Data shown:
'''
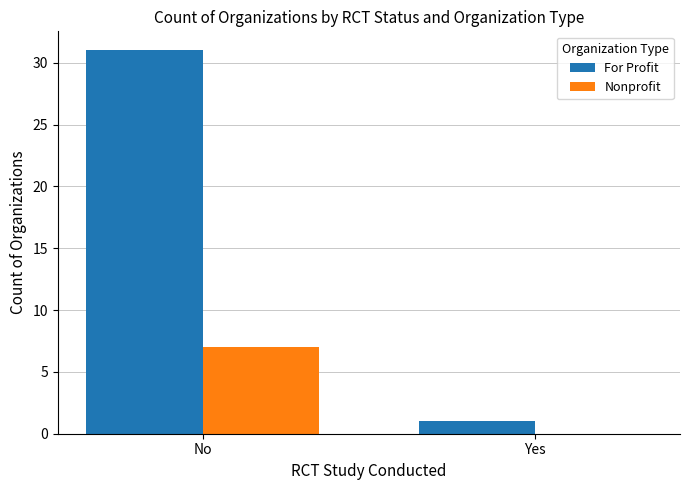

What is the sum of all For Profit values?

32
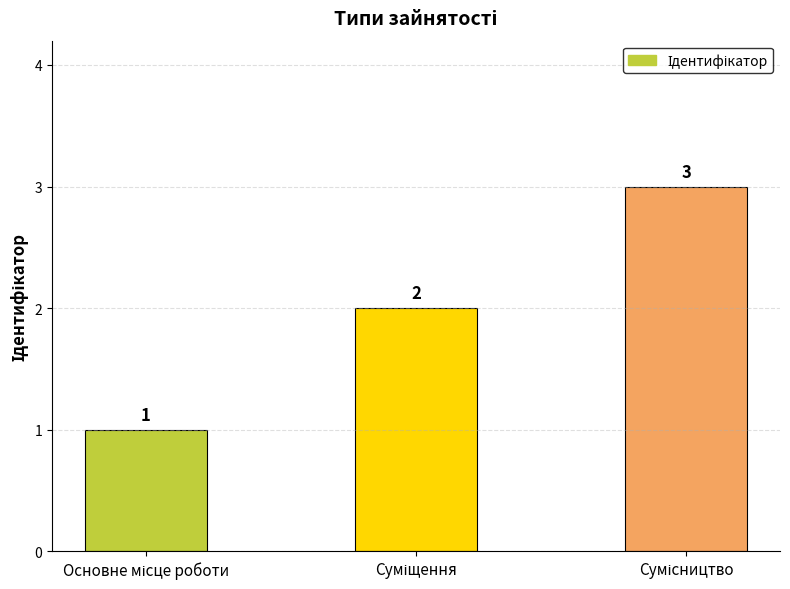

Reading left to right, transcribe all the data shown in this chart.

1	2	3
'''
'''
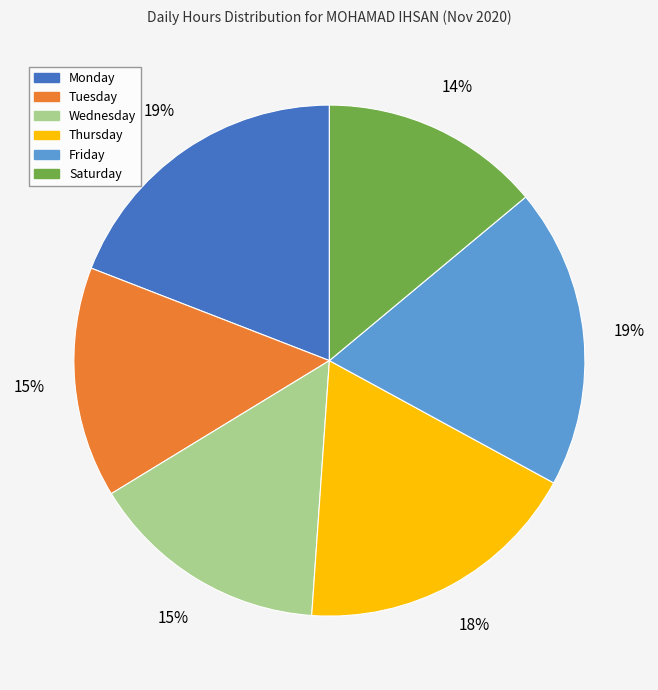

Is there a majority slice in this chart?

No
'''
'''
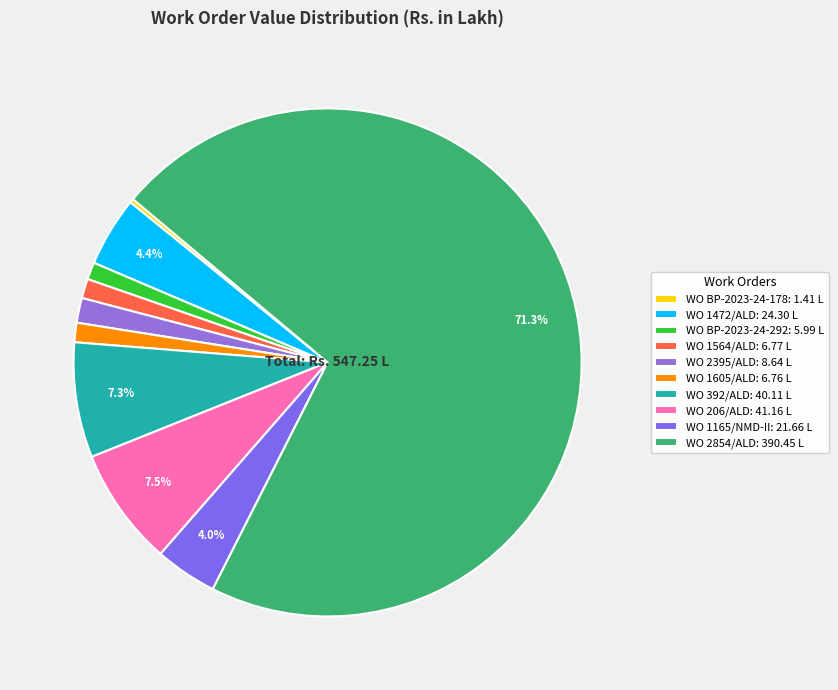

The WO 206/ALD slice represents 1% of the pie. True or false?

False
'''
Task requirements:
Lay out as a numbered list the lines from the one containing "What is the sum of all For Profit values?" through the one containing "Reading left to", with both of those lines included and any blank lines dropped. Leave the pictures out of the list.

Solution to this task:
1. What is the sum of all For Profit values?
2. 32
3. Reading left to right, transcribe all the data shown in this chart.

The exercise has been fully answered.